Like things were done these days, circulated an appeal, set up a blog, wrote a manifesto and collect signatories. You find everything in the Internet Archive.
Little did they know that thanks to an email leaked to David Miller, these four acquaintances of mine were about to be profiled as influential members of the Italian section of a Liberal hawkish international lobby.
Their names – and the name of the signatories – are to be found in the “power bank” section of the now-infamous Spinwatch web site. The depository of conspiratorial knowledge referred by those who see in the Jewish Students societies a branch of the Israeli secret service and can decipher a Zionist plot in a bowl of chicken soup. David Miller’s main contribution to the advancement of science.
Since moving abroad, I lost contact, but I knew three of the four. The fourth is still my friend on Facebook, although we never met personally. They are (you’re welcome to use Linkedin and cross-check) an engineer, a humanities lecturer, a primary scholar-teacher and a translator.
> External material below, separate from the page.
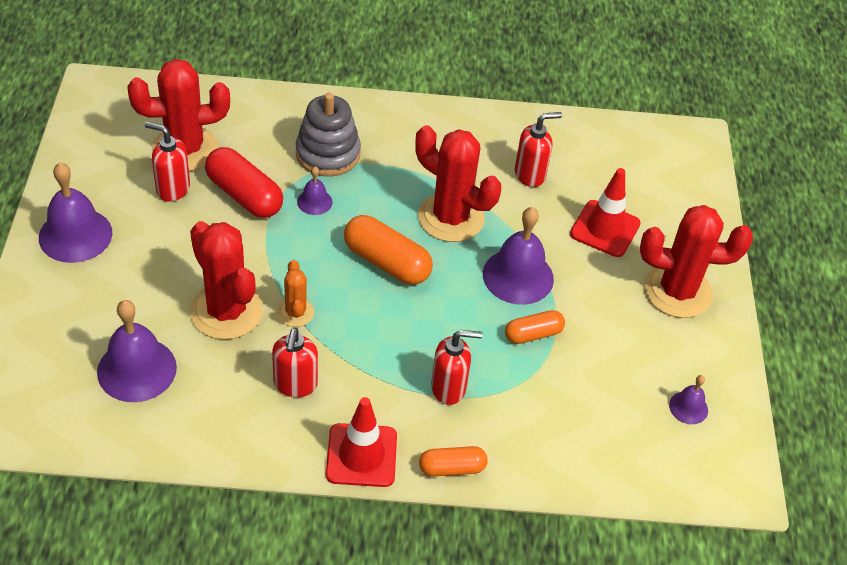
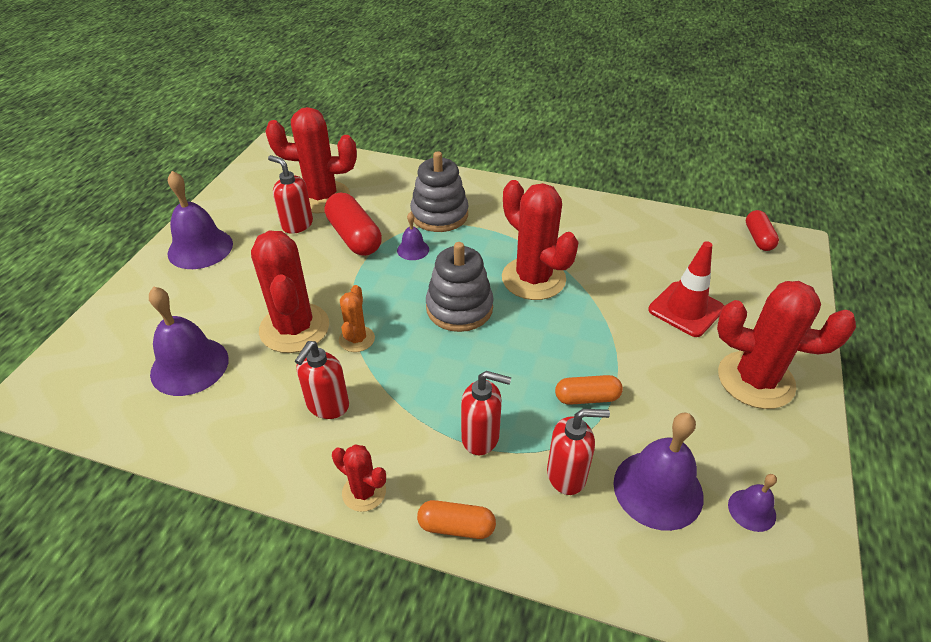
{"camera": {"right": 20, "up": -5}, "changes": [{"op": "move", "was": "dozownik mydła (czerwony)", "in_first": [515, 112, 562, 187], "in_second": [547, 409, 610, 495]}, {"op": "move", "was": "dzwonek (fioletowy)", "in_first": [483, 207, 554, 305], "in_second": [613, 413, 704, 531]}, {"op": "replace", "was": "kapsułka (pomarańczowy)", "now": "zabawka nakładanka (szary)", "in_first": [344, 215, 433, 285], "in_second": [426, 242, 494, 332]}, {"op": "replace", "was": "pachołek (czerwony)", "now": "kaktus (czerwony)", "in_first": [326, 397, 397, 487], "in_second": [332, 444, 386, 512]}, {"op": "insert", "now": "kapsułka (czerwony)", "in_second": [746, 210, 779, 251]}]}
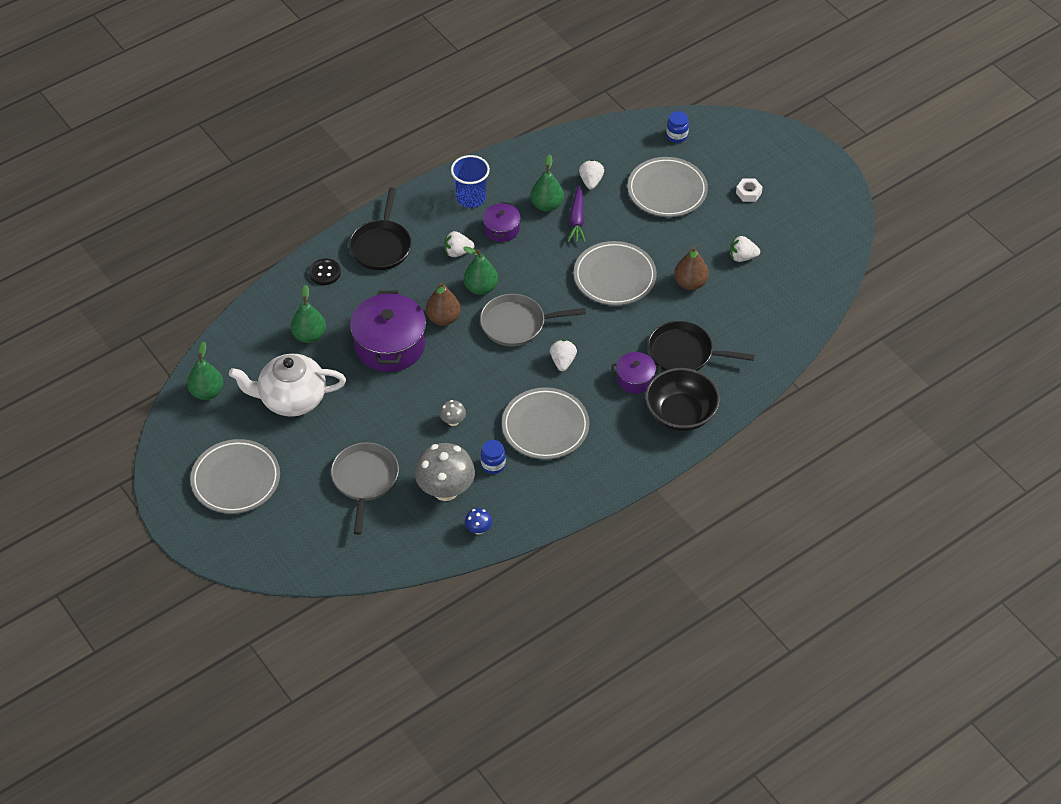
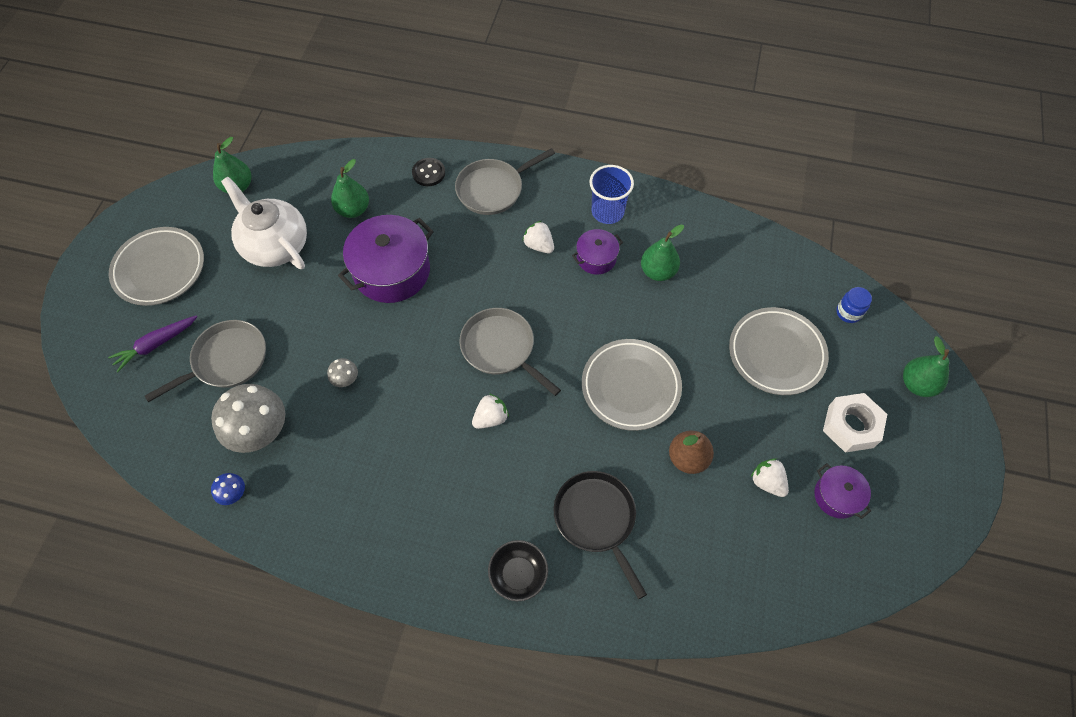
{"camera": {"right": 50, "up": 10}, "changes": [{"op": "delete", "was": "truskawka (biały)", "in_first": [579, 160, 604, 189]}, {"op": "resize", "was": "nakrętka (biały)", "in_first": [736, 178, 763, 202], "in_second": [823, 393, 887, 453], "ratio": 1.78}, {"op": "move", "was": "marchewka (fioletowy)", "in_first": [568, 185, 586, 242], "in_second": [108, 315, 197, 372]}, {"op": "recolor", "was": "patelnia (czarny)", "now": "patelnia (szary)", "in_first": [349, 187, 412, 270], "in_second": [455, 148, 555, 215]}, {"op": "move", "was": "gruszka (zielony)", "in_first": [463, 246, 498, 295], "in_second": [903, 336, 949, 397]}, {"op": "delete", "was": "gruszka (brązowy)", "in_first": [426, 282, 461, 325]}, {"op": "move", "was": "garnek (fioletowy)", "in_first": [611, 352, 661, 394], "in_second": [814, 463, 871, 519]}, {"op": "resize", "was": "miska (czarny)", "in_first": [645, 368, 720, 431], "in_second": [488, 540, 548, 601], "ratio": 0.62}, {"op": "delete", "was": "talerz (szary)", "in_first": [502, 387, 589, 459]}, {"op": "delete", "was": "słoik (niebieski)", "in_first": [481, 440, 506, 474]}]}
Because I was living abroad, they did not contact me at the time of the manifesto.
By the way, two out of four are Jewish and consider themselves on the Left. Last summer, they both signed an Italian appeal against the West Bank’s annexation, which is pretty strange for “Liberal Hawks”.
You may think that writing the Italian translation of Peppa Pig’s dialogues and writing software for teaching humanities is equivalent to running the media and controlling the narrative – because, after all this is what Jews do.
Only a paranoid can believe that writing a manifesto and looking for signatories among your friends -plus the odd big name- makes you a gear of a powerful machine that threatens democracy in Europe and destabilises international peace. And this is precisely how the mind-frames of conspiracy theorists -such as David Miller- functions. They make sense of the messy reality we live in (a basic human need), providing lists of enemies randomly collected over the Internet.
David Miller can operate with an aura of respectability: he wears the academic garb. And so the many nonsenses in his production (such that the United Arab Emirates promotes islamophobia) are assumed to be reliable.
Perhaps someone has consulted that database before interviewing a candidate for a job, say in the academic world; or in the security field. We really cannot rule it out.
It is probably clear by now why so many academics from the English and American world have rushed in defence of David Miller. There is the fear of being profiled, of having the name listed in such a way and with a heinous (and gratuitous) political label attached.
And how many similar lists of enemies are out there to poison interpersonal and political relations and to ruin lives (JewDas, for example, is probably compiling a list of good and bad Rabbis, based on bookshelves’ photos taken without consent)
Mapping interpersonal relations is what social scientist do for a living. But there is a difference between network analysis and conspiratorial fantasies. The academic world should be a place for the former and where the latter are banished.